◆ **EXERCISE INSTRUCTIONS**
Can you rewrite the rows below as a two-column CSV with the headers instruction and output, one line per row? Put each row's text and its answer in one quoted field each, turning line breaks into spaces, and leave the pictures out.

◆ **DATA SHOWN**
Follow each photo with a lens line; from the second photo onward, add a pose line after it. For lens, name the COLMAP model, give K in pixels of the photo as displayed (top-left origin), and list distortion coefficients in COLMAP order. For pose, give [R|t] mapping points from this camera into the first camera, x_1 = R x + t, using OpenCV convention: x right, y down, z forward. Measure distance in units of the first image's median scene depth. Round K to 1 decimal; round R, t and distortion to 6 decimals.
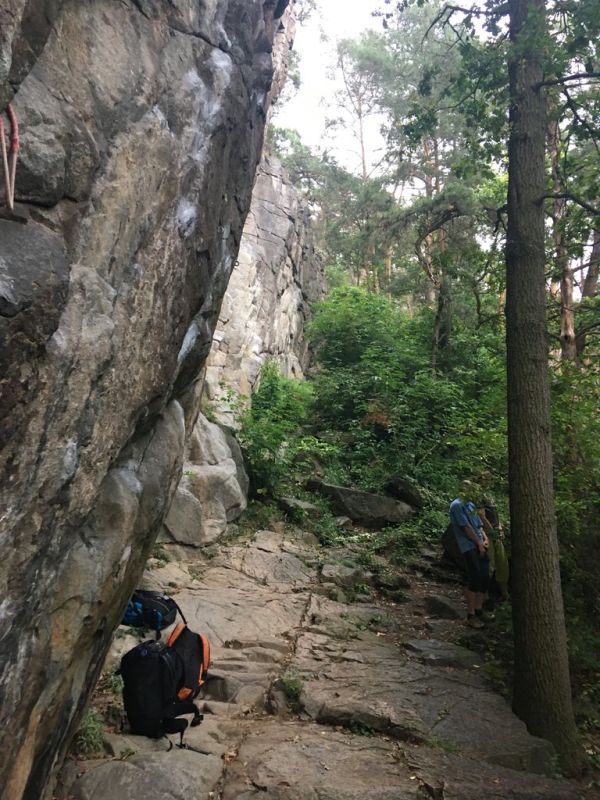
lens RADIAL K [[672.4, 0, 300.0], [0, 672.4, 399.1], [0, 0, 1]] dist [0.057074, -0.029442]
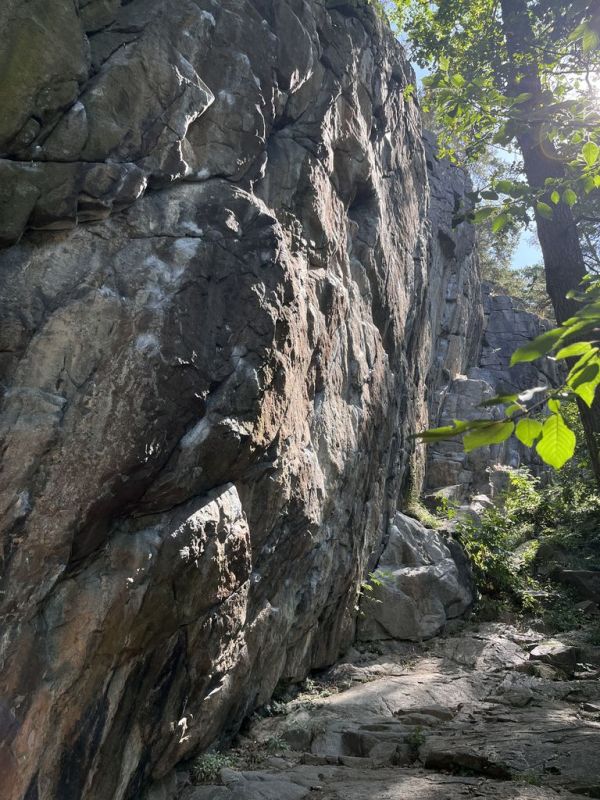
lens RADIAL K [[607.8, 0, 302.2], [0, 607.8, 402.6], [0, 0, 1]] dist [0.027185, -0.005406]
pose [[0.848721, -0.295108, -0.438844, 0.389819], [0.183401, 0.942570, -0.279151, 0.164429], [0.496021, 0.156437, 0.854102, 0.034457]]
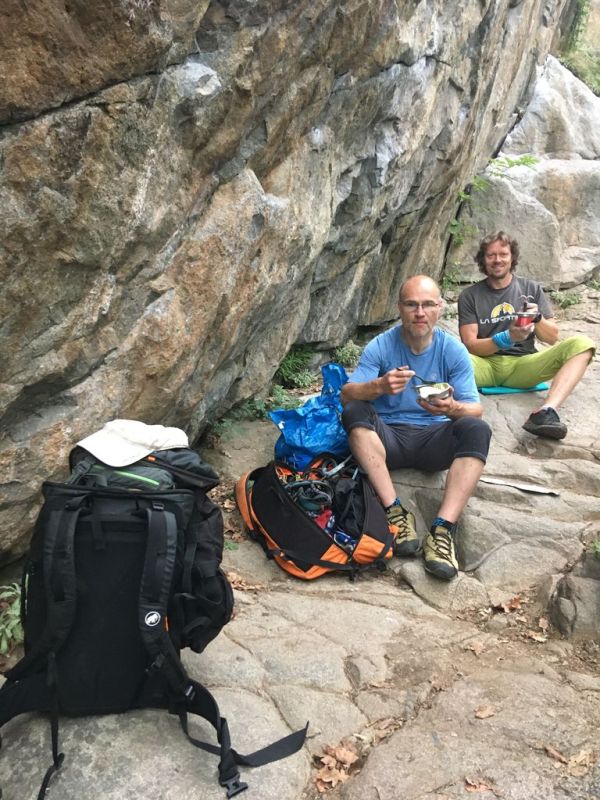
lens RADIAL K [[672.4, 0, 297.6], [0, 672.4, 400.3], [0, 0, 1]] dist [0.057074, -0.029442]
pose [[0.812268, 0.079838, -0.577795, 0.048232], [0.102591, 0.955591, 0.276264, 0.202614], [0.574191, -0.283677, 0.768005, 0.615231]]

◆ **RESPONSE TO THE TASK**
instruction,output
"Follow each photo with a lens line; from the second photo onward, add a pose line after it. For lens, name the COLMAP model, give K in pixels of the photo as displayed (top-left origin), and list distortion coefficients in COLMAP order. For pose, give [R|t] mapping points from this camera into the first camera, x_1 = R x + t, using OpenCV convention: x right, y down, z forward. Measure distance in units of the first image's median scene depth. Round K to 1 decimal; round R, t and distortion to 6 decimals.","lens RADIAL K [[672.4, 0, 300.0], [0, 672.4, 399.1], [0, 0, 1]] dist [0.057074, -0.029442] lens RADIAL K [[607.8, 0, 302.2], [0, 607.8, 402.6], [0, 0, 1]] dist [0.027185, -0.005406] pose [[0.848721, -0.295108, -0.438844, 0.389819], [0.183401, 0.942570, -0.279151, 0.164429], [0.496021, 0.156437, 0.854102, 0.034457]] lens RADIAL K [[672.4, 0, 297.6], [0, 672.4, 400.3], [0, 0, 1]] dist [0.057074, -0.029442] pose [[0.812268, 0.079838, -0.577795, 0.048232], [0.102591, 0.955591, 0.276264, 0.202614], [0.574191, -0.283677, 0.768005, 0.615231]]"